(DATA SHOWN begins)
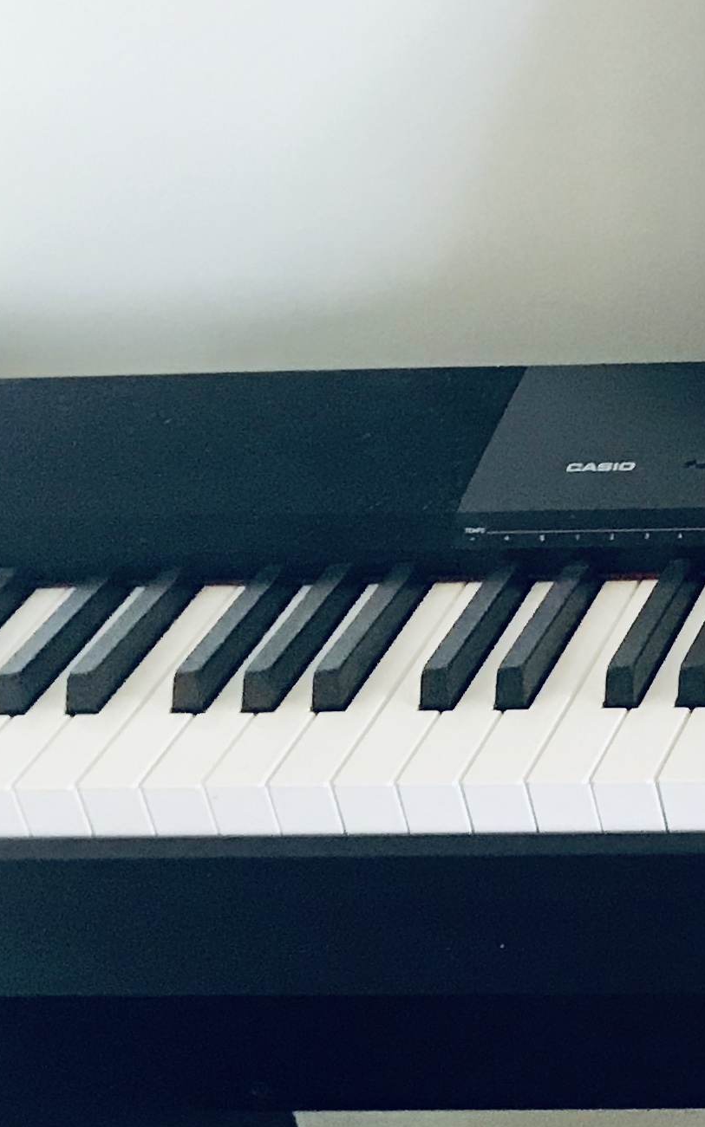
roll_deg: +5.0
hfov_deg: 12.4
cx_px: 1437
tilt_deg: -35.2
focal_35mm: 92
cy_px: 768
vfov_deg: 22.4
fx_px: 2829
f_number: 1.8
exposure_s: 1/15
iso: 80
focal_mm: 3.99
(DATA SHOWN ends)
### WHAT IS EXPECTED
Your task is to retype, exactly and only, the lines from the one with "hfov_deg: 12.4" through the final line above.

### EXERCISE SOLUTION
hfov_deg: 12.4
cx_px: 1437
tilt_deg: -35.2
focal_35mm: 92
cy_px: 768
vfov_deg: 22.4
fx_px: 2829
f_number: 1.8
exposure_s: 1/15
iso: 80
focal_mm: 3.99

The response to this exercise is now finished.